Where in the data below does the word "also" appear? Copy every line that has it.

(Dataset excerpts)

---+---

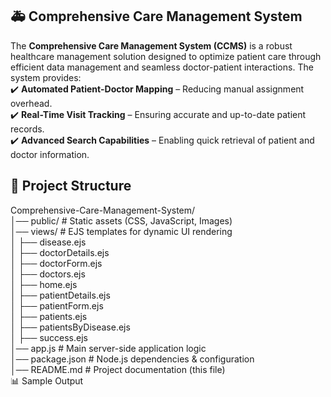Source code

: ## **🚑 Comprehensive Care Management System**

The **Comprehensive Care Management System (CCMS)** is a robust healthcare management solution designed to optimize patient care through efficient data management and seamless doctor-patient interactions. The system provides:  
✔️ **Automated Patient-Doctor Mapping** – Reducing manual assignment overhead.  
✔️ **Real-Time Visit Tracking** – Ensuring accurate and up-to-date patient records.  
✔️ **Advanced Search Capabilities** – Enabling quick retrieval of patient and doctor information.  

## **📂 Project Structure**
Comprehensive-Care-Management-System/  
│── public/                   # Static assets (CSS, JavaScript, Images)  
│── views/                    # EJS templates for dynamic UI rendering  
│   ├── disease.ejs  
│   ├── doctorDetails.ejs  
│   ├── doctorForm.ejs  
│   ├── doctors.ejs  
│   ├── home.ejs  
│   ├── patientDetails.ejs  
│   ├── patientForm.ejs  
│   ├── patients.ejs  
│   ├── patientsByDisease.ejs  
│   ├── success.ejs  
│── app.js                     # Main server-side application logic  
│── package.json               # Node.js dependencies & configuration  
│── README.md                  # Project documentation (this file)  
📊 Sample Output
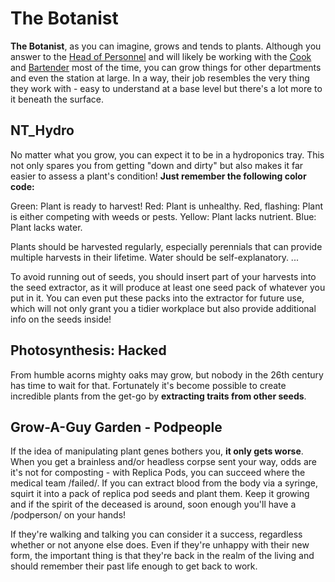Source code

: The Botanist
===

**The Botanist**, as you can imagine, grows and tends to plants. Although you answer to the [Head of Personnel](/citadel-wiki/main/roles/command/head_of_personnel.md) and will likely be working with the [Cook](/citadel-wiki/main/roles/service/cook.md) and [Bartender](h/citadel-wiki/main/roles/service/bartender.md) most of the time, you can grow things for other departments and even the station at large. In a way, their job resembles the very thing they work with - easy to understand at a base level but there's a lot more to it beneath the surface.

## NT_Hydro
No matter what you grow, you can expect it to be in a hydroponics tray. This not only spares you from getting "down and dirty" but also makes it far easier to assess a plant's condition! **Just remember the following color code:**



Green: Plant is ready to harvest!
Red: Plant is unhealthy.
Red, flashing: Plant is either competing with weeds or pests.
Yellow: Plant lacks nutrient.
Blue: Plant lacks water.

Plants should be harvested regularly, especially perennials that can provide multiple harvests in their lifetime. Water should be self-explanatory. ...

To avoid running out of seeds, you should insert part of your harvests into the seed extractor, as it will produce at least one seed pack of whatever you put in it. You can even put these packs into the extractor for future use, which will not only grant you a tidier workplace but also provide additional info on the seeds inside!

## Photosynthesis: Hacked

From humble acorns mighty oaks may grow, but nobody in the 26th century has time to wait for that. Fortunately it's become possible to create incredible plants from the get-go by **extracting traits from other seeds**.

## Grow-A-Guy Garden - Podpeople

If the idea of manipulating plant genes bothers you, **it only gets worse**. When you get a brainless and/or headless corpse sent your way, odds are it's not for composting - with Replica Pods, you can succeed where the medical team /failed/. If you can extract blood from the body via a syringe, squirt it into a pack of replica pod seeds and plant them. Keep it growing and if the spirit of the deceased is around, soon enough you'll have a /podperson/ on your hands!

If they're walking and talking you can consider it a success, regardless whether or not anyone else does. Even if they're unhappy with their new form, the important thing is that they're back in the realm of the living and should remember their past life enough to get back to work.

---+---

#### Exercise answer
No matter what you grow, you can expect it to be in a hydroponics tray. This not only spares you from getting "down and dirty" but also makes it far easier to assess a plant's condition! **Just remember the following color code:**
To avoid running out of seeds, you should insert part of your harvests into the seed extractor, as it will produce at least one seed pack of whatever you put in it. You can even put these packs into the extractor for future use, which will not only grant you a tidier workplace but also provide additional info on the seeds inside!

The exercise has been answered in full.